Und jetzt zog Schlamperl an der Spitze der Revolutionäre in das Schloß – und da wurden die Minister und der König so klein, daß sie sie zuerst garnicht fanden. Endlich stieß einer einen Stuhl um und rief: »Da sind sie ja alle! Da stecken sie ja! Soll ich euch zertreten?« Aber die winselten nur erbärmlich, fielen in die Knie und schworen bei Stein und Bein, daß sie von nun ab selbst Revolutionäre sein wollten! »Seht wie klein wir sind, was können wir euch denn schon gefährlich werden? Ein Tritt von euch und wir sind hin!«

Aber Schlamperl sagte: »Schlagt sie tot!« Aber die Anderen sagten, sie seien wirklich zu klein, und das besonders neben ihnen, und es wäre unter ihrer Würde – und sagten Schlamperl das, aber der sagte: »Das ist mir gleich! Weg müssen sie!«

Aber sie hielten Schlamperl zurück und da trat ein kleiner Mann hervor und sagte: »Wenn ihr sie nicht zertretet, dann werden sie wieder groß!« Aber er wurde ausgelacht, und als er sagte, sie seien Idioten, wurde er verprügelt. Er war nicht viel größer wie der Unterrichtsminister und der ganze Hofstaat, aber sie verprügelten ihn doch. Und als sie genauer hinsahen, war er tot.

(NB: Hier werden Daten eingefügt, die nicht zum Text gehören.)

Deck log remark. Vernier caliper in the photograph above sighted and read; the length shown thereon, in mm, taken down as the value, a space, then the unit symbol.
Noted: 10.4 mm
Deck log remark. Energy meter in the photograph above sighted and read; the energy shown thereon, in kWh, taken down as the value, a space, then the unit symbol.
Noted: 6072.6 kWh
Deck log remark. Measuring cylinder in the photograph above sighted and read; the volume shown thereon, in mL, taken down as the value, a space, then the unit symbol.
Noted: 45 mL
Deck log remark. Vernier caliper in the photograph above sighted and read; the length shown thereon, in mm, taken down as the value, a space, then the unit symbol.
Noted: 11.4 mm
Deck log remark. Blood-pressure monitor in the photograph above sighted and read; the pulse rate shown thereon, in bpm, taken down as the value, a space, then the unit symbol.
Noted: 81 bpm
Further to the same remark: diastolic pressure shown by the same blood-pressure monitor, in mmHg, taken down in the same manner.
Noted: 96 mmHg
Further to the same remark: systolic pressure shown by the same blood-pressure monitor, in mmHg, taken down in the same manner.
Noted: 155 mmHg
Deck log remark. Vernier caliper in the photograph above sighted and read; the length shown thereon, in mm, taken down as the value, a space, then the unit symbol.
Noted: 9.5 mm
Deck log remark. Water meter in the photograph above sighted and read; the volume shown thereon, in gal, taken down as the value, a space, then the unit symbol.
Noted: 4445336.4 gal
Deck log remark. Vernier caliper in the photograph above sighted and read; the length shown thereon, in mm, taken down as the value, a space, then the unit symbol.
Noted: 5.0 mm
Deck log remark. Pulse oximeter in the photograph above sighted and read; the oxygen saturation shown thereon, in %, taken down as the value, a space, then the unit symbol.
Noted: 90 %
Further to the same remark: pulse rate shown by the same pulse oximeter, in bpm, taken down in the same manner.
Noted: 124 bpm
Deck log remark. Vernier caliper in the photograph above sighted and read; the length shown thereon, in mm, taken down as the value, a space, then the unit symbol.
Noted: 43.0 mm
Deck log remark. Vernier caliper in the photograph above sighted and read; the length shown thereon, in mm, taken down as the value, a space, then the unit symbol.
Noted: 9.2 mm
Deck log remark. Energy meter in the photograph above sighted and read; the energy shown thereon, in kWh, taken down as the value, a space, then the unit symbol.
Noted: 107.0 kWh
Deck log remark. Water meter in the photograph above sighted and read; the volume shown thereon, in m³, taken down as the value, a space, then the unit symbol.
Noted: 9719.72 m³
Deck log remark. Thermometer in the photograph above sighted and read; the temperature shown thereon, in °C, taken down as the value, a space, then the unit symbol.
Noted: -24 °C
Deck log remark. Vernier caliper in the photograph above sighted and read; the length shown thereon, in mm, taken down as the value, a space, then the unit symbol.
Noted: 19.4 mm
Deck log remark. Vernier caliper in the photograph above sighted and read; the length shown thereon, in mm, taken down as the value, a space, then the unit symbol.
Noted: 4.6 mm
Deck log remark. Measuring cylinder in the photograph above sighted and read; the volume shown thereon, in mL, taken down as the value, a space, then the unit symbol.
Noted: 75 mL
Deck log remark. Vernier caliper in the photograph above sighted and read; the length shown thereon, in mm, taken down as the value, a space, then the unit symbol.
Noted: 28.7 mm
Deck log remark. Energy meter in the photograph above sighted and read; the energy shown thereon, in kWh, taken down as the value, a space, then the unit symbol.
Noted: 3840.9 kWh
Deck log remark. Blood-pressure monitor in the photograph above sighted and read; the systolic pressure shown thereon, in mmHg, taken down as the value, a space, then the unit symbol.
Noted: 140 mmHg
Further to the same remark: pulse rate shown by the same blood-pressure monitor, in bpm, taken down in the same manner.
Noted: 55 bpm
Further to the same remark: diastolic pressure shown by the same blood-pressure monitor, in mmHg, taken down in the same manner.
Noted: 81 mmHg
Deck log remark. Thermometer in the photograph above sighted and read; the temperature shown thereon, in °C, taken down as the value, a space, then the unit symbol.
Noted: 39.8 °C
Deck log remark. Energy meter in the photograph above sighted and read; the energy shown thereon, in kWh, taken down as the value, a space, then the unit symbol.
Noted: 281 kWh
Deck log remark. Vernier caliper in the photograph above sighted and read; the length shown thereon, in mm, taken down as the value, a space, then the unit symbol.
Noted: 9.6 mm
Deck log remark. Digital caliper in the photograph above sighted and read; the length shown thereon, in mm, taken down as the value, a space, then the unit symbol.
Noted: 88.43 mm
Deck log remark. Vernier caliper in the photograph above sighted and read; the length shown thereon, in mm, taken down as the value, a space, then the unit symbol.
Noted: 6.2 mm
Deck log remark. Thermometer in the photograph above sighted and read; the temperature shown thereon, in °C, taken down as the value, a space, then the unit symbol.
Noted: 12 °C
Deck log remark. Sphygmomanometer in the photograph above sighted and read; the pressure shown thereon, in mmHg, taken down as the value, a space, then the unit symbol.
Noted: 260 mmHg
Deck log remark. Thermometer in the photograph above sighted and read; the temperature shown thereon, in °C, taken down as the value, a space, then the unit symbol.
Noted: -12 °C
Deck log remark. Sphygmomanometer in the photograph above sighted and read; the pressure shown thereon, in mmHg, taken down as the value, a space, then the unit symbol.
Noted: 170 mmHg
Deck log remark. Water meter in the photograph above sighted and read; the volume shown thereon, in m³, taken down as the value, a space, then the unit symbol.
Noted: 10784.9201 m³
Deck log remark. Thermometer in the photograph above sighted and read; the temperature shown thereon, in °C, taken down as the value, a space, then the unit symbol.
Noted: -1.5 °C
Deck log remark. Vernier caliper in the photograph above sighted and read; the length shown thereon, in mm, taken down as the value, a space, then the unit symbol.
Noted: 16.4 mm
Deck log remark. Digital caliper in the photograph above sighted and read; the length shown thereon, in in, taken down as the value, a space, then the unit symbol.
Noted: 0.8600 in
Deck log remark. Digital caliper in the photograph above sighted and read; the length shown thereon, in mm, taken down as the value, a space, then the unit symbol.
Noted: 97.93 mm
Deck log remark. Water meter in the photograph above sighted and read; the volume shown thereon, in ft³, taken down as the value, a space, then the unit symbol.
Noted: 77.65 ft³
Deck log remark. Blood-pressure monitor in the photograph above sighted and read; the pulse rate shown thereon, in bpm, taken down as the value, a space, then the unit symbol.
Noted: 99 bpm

Aber Schlamperl sagte: Ich bin sieben Jahre gesessen – und sie brauchten ihn, denn er war beliebt und berühmt. Und sie sagten ihm, sei unser Minister. Und als Schlamperl sich unschlüssig umsah, wußte er nicht, was er darauf erwidern sollte, und da sah er, daß ihm der Kriegsminister zublinzelt. Er wollte schon fragen, was er wolle, aber der Kriegsminister legte den Finger auf die Lippen, es sei ein großes Geheimnis. Und da packte ihn Schlamperl und steckte ihn rasch in seine Tasche, damit ihn die anderen nicht sehen, daß er mit dem Kriegsminister redet.